Personal information
- Born: 26 May 1954 El Tigre, Venezuela
- Died: 23 August 2020 (aged 66) Maracay, Venezuela

Sport
- Country: Venezuela
- Sport: Powerlifting
- Event: 50 kilogram class

Medal record
| Representing Venezuela |
| Women's powerlifting |
| Paralympic Games |

= Zuray Marcano =

Venezuelan Paralympic powerlifter (1954–2020)

Zuray Marcano Fuenmayor (26 May 1954 – 23 August 2020) was a Venezuelan teacher and Paralympic powerlifter. In 2016, she was a competitor at the Rio Paralympics at the age of 62.

==Life==
Marcano was born in 1954 and suffered from polio whilst still a baby. She was left with disabilities which meant that when her fellow schoolmates did sports and exercise she was asked to keep score and she never competed. She took a degree in teaching and she was awarded a master's degree in Education from the University of the Basque Country in Bilbao.

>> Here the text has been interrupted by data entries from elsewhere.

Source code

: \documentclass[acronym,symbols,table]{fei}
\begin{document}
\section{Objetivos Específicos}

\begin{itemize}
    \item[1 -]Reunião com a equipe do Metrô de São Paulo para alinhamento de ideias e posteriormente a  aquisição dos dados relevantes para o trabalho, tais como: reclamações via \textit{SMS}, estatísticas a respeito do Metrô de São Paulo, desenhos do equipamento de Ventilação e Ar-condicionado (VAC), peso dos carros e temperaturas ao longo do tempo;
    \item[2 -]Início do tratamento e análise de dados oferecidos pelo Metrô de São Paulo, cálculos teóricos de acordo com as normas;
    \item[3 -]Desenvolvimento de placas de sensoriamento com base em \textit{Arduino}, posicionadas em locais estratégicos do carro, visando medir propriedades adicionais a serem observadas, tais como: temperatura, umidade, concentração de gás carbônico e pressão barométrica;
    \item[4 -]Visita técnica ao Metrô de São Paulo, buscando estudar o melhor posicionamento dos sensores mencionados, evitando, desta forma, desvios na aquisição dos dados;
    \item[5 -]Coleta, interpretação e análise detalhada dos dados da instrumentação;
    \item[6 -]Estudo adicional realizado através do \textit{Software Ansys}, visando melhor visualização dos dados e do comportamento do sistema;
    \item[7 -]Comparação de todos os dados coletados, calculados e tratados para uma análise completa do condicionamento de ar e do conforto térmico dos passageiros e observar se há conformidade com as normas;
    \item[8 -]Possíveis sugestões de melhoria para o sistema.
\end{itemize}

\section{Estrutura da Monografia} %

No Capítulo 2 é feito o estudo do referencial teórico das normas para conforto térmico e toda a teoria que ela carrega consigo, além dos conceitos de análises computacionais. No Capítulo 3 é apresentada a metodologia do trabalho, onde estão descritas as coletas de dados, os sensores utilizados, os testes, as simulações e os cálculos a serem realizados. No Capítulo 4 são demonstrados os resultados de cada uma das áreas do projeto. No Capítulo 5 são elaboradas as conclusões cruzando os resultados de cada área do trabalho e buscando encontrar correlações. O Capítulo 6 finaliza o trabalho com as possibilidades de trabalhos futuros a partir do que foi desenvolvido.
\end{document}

Marcano tried athletics and swimming but settled on powerlifting when she was 35. Mercano had two children. When she was chosen to compete at the 2000 Summer Paralympics in Sydney she saw it as a learning experience where she could prove that she too could compete. Marcano came eighth in the 48 kg category after lifting 62 kg.

She competed at the 2011 Parapan Am Games in Guadalajara.

She qualified for the 2016 Summer Paralympics in Rio at the age of 62. Marcano achieved her personal best and was placed eighth in her 50kg category after lifting 63 kg. The gold medal was taken by Lidiia Soloviova of Ukraine who lifted 107 kg.

Marcano died on 23 August 2020 in her hometown aged 66.